------ MATERIAL FORNECIDO

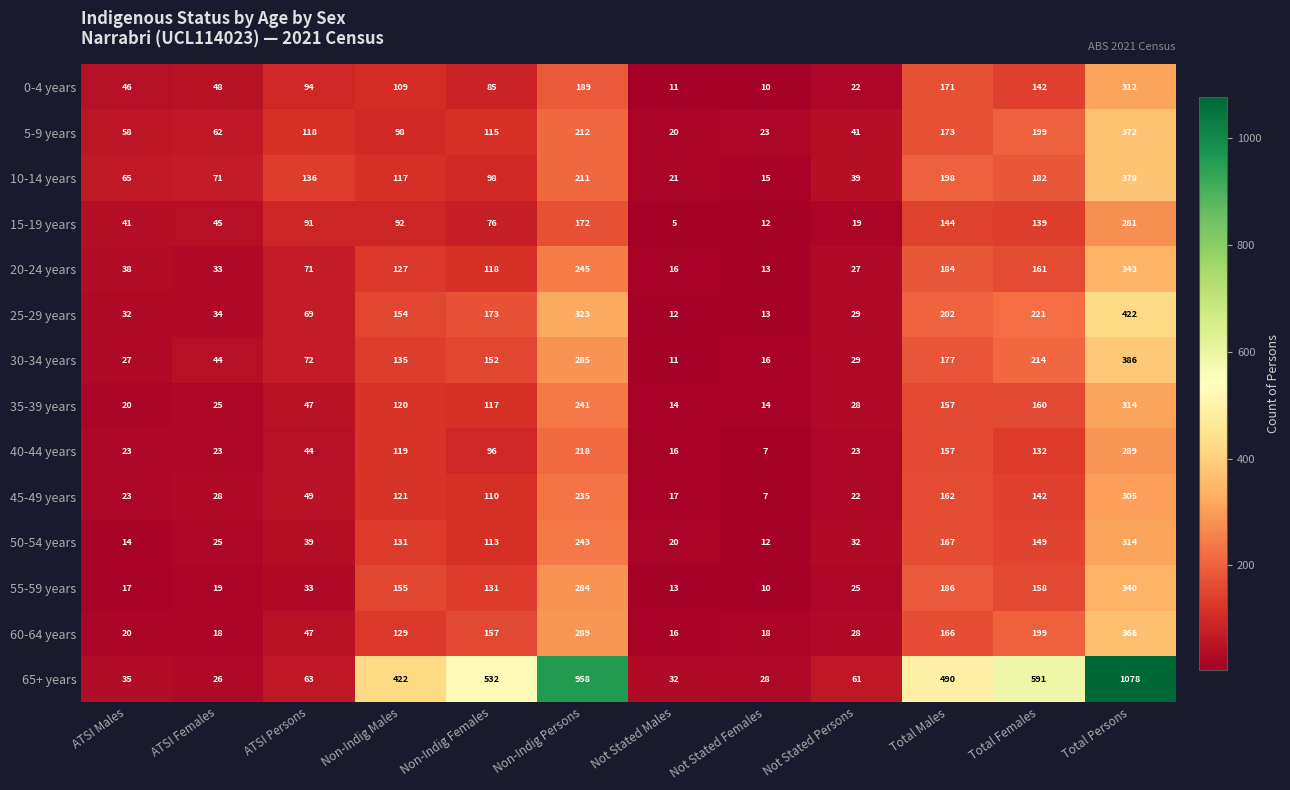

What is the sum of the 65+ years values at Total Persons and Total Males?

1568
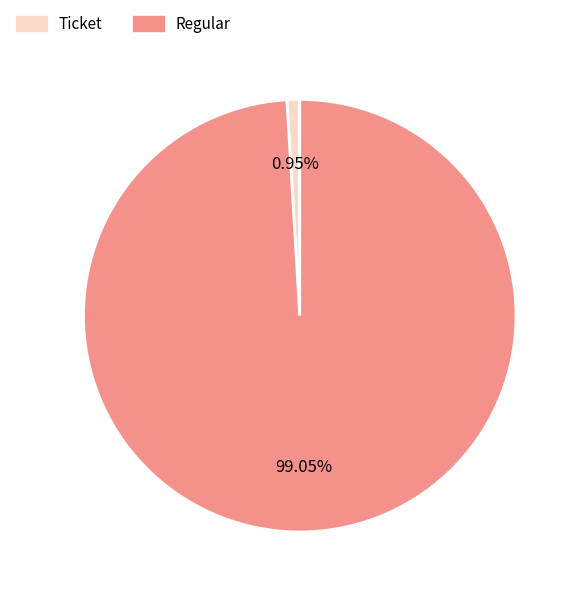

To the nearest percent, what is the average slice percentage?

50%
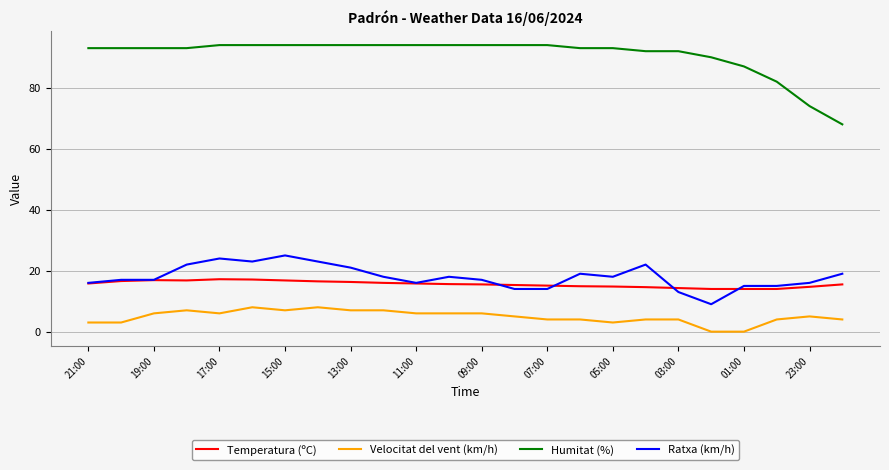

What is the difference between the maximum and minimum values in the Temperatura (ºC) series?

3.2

------------

**TAREFA**
Copie exatamente todas as linhas do material acima, deixando as imagens de fora.

**SOLUÇÃO**
What is the sum of the 65+ years values at Total Persons and Total Males?

1568

To the nearest percent, what is the average slice percentage?

50%

What is the difference between the maximum and minimum values in the Temperatura (ºC) series?

3.2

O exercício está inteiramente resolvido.